→ **What needs to be done**:
Reproduce the records below; each should match the original exactly.

→ **Data**:
_ _ _ _ _ _ _
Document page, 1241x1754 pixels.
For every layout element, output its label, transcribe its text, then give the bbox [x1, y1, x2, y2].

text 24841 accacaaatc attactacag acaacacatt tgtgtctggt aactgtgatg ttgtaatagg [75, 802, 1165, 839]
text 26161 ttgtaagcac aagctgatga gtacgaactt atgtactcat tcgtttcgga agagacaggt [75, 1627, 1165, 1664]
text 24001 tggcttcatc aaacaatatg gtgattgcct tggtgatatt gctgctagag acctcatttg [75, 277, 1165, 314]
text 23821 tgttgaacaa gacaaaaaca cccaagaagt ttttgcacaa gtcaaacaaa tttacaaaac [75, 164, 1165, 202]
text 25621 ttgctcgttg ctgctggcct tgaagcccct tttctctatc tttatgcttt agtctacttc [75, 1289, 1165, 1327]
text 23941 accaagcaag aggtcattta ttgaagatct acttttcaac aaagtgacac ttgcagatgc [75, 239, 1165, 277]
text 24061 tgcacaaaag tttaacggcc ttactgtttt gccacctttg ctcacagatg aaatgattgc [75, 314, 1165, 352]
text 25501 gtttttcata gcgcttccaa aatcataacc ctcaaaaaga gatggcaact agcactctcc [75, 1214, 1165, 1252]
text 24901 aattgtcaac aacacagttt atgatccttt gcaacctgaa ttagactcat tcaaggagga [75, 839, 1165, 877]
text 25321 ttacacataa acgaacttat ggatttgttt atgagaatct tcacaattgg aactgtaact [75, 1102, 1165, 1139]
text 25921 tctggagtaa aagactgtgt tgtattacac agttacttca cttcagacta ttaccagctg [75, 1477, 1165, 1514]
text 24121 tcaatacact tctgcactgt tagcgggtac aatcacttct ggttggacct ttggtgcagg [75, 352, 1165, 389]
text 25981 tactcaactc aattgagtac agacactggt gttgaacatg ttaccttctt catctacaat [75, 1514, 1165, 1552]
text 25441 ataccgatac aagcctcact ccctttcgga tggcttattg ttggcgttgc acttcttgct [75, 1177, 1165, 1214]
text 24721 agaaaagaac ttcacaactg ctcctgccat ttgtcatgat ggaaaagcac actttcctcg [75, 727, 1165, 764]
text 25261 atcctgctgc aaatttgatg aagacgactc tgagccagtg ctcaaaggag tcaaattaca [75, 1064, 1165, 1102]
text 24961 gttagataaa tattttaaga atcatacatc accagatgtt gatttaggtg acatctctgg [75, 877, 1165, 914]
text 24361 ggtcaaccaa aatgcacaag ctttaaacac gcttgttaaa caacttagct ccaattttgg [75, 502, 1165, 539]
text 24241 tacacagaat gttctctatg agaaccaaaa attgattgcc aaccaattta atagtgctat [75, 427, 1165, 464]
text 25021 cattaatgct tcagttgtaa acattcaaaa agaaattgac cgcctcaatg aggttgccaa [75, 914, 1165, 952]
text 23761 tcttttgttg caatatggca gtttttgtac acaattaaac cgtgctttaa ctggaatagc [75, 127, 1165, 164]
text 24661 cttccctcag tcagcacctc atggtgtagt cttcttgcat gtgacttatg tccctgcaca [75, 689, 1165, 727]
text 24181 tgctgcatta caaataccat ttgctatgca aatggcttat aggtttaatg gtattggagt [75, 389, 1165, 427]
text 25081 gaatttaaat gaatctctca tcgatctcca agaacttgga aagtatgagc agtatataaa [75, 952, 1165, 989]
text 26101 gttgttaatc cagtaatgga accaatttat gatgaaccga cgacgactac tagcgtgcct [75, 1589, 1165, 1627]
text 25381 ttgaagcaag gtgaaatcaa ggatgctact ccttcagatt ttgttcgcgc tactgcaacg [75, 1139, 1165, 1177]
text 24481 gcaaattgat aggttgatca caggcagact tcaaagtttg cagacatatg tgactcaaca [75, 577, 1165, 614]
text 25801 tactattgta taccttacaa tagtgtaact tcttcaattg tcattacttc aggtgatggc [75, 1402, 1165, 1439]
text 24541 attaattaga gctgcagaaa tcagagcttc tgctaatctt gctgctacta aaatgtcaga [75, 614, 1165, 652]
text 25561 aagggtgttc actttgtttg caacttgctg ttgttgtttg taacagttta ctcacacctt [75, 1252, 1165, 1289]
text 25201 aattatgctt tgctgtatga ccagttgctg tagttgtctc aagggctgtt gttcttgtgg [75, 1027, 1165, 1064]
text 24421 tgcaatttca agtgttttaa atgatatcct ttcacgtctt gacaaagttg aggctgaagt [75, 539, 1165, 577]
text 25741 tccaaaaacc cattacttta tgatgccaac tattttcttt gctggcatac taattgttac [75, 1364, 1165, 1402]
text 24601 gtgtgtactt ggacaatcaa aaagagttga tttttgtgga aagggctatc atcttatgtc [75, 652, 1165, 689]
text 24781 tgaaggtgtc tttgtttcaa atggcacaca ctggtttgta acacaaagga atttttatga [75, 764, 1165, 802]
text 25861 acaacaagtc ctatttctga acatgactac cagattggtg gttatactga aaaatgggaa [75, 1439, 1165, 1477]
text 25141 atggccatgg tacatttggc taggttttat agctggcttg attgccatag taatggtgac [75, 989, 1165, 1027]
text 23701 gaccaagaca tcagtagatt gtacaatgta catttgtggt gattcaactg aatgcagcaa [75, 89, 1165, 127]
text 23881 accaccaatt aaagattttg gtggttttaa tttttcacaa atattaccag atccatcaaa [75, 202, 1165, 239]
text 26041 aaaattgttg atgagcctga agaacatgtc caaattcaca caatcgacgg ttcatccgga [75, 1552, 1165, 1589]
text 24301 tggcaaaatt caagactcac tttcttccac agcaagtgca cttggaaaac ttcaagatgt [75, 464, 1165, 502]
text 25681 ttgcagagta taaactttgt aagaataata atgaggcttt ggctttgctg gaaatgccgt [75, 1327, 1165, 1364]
_ _ _ _ _ _ _
→ **Exercise solution**:
Document page, 1241x1754 pixels.
For every layout element, output its label, transcribe its text, then give the bbox [x1, y1, x2, y2].

text 24841 accacaaatc attactacag acaacacatt tgtgtctggt aactgtgatg ttgtaatagg [75, 802, 1165, 839]
text 26161 ttgtaagcac aagctgatga gtacgaactt atgtactcat tcgtttcgga agagacaggt [75, 1627, 1165, 1664]
text 24001 tggcttcatc aaacaatatg gtgattgcct tggtgatatt gctgctagag acctcatttg [75, 277, 1165, 314]
text 23821 tgttgaacaa gacaaaaaca cccaagaagt ttttgcacaa gtcaaacaaa tttacaaaac [75, 164, 1165, 202]
text 25621 ttgctcgttg ctgctggcct tgaagcccct tttctctatc tttatgcttt agtctacttc [75, 1289, 1165, 1327]
text 23941 accaagcaag aggtcattta ttgaagatct acttttcaac aaagtgacac ttgcagatgc [75, 239, 1165, 277]
text 24061 tgcacaaaag tttaacggcc ttactgtttt gccacctttg ctcacagatg aaatgattgc [75, 314, 1165, 352]
text 25501 gtttttcata gcgcttccaa aatcataacc ctcaaaaaga gatggcaact agcactctcc [75, 1214, 1165, 1252]
text 24901 aattgtcaac aacacagttt atgatccttt gcaacctgaa ttagactcat tcaaggagga [75, 839, 1165, 877]
text 25321 ttacacataa acgaacttat ggatttgttt atgagaatct tcacaattgg aactgtaact [75, 1102, 1165, 1139]
text 25921 tctggagtaa aagactgtgt tgtattacac agttacttca cttcagacta ttaccagctg [75, 1477, 1165, 1514]
text 24121 tcaatacact tctgcactgt tagcgggtac aatcacttct ggttggacct ttggtgcagg [75, 352, 1165, 389]
text 25981 tactcaactc aattgagtac agacactggt gttgaacatg ttaccttctt catctacaat [75, 1514, 1165, 1552]
text 25441 ataccgatac aagcctcact ccctttcgga tggcttattg ttggcgttgc acttcttgct [75, 1177, 1165, 1214]
text 24721 agaaaagaac ttcacaactg ctcctgccat ttgtcatgat ggaaaagcac actttcctcg [75, 727, 1165, 764]
text 25261 atcctgctgc aaatttgatg aagacgactc tgagccagtg ctcaaaggag tcaaattaca [75, 1064, 1165, 1102]
text 24961 gttagataaa tattttaaga atcatacatc accagatgtt gatttaggtg acatctctgg [75, 877, 1165, 914]
text 24361 ggtcaaccaa aatgcacaag ctttaaacac gcttgttaaa caacttagct ccaattttgg [75, 502, 1165, 539]
text 24241 tacacagaat gttctctatg agaaccaaaa attgattgcc aaccaattta atagtgctat [75, 427, 1165, 464]
text 25021 cattaatgct tcagttgtaa acattcaaaa agaaattgac cgcctcaatg aggttgccaa [75, 914, 1165, 952]
text 23761 tcttttgttg caatatggca gtttttgtac acaattaaac cgtgctttaa ctggaatagc [75, 127, 1165, 164]
text 24661 cttccctcag tcagcacctc atggtgtagt cttcttgcat gtgacttatg tccctgcaca [75, 689, 1165, 727]
text 24181 tgctgcatta caaataccat ttgctatgca aatggcttat aggtttaatg gtattggagt [75, 389, 1165, 427]
text 25081 gaatttaaat gaatctctca tcgatctcca agaacttgga aagtatgagc agtatataaa [75, 952, 1165, 989]
text 26101 gttgttaatc cagtaatgga accaatttat gatgaaccga cgacgactac tagcgtgcct [75, 1589, 1165, 1627]
text 25381 ttgaagcaag gtgaaatcaa ggatgctact ccttcagatt ttgttcgcgc tactgcaacg [75, 1139, 1165, 1177]
text 24481 gcaaattgat aggttgatca caggcagact tcaaagtttg cagacatatg tgactcaaca [75, 577, 1165, 614]
text 25801 tactattgta taccttacaa tagtgtaact tcttcaattg tcattacttc aggtgatggc [75, 1402, 1165, 1439]
text 24541 attaattaga gctgcagaaa tcagagcttc tgctaatctt gctgctacta aaatgtcaga [75, 614, 1165, 652]
text 25561 aagggtgttc actttgtttg caacttgctg ttgttgtttg taacagttta ctcacacctt [75, 1252, 1165, 1289]
text 25201 aattatgctt tgctgtatga ccagttgctg tagttgtctc aagggctgtt gttcttgtgg [75, 1027, 1165, 1064]
text 24421 tgcaatttca agtgttttaa atgatatcct ttcacgtctt gacaaagttg aggctgaagt [75, 539, 1165, 577]
text 25741 tccaaaaacc cattacttta tgatgccaac tattttcttt gctggcatac taattgttac [75, 1364, 1165, 1402]
text 24601 gtgtgtactt ggacaatcaa aaagagttga tttttgtgga aagggctatc atcttatgtc [75, 652, 1165, 689]
text 24781 tgaaggtgtc tttgtttcaa atggcacaca ctggtttgta acacaaagga atttttatga [75, 764, 1165, 802]
text 25861 acaacaagtc ctatttctga acatgactac cagattggtg gttatactga aaaatgggaa [75, 1439, 1165, 1477]
text 25141 atggccatgg tacatttggc taggttttat agctggcttg attgccatag taatggtgac [75, 989, 1165, 1027]
text 23701 gaccaagaca tcagtagatt gtacaatgta catttgtggt gattcaactg aatgcagcaa [75, 89, 1165, 127]
text 23881 accaccaatt aaagattttg gtggttttaa tttttcacaa atattaccag atccatcaaa [75, 202, 1165, 239]
text 26041 aaaattgttg atgagcctga agaacatgtc caaattcaca caatcgacgg ttcatccgga [75, 1552, 1165, 1589]
text 24301 tggcaaaatt caagactcac tttcttccac agcaagtgca cttggaaaac ttcaagatgt [75, 464, 1165, 502]
text 25681 ttgcagagta taaactttgt aagaataata atgaggcttt ggctttgctg gaaatgccgt [75, 1327, 1165, 1364]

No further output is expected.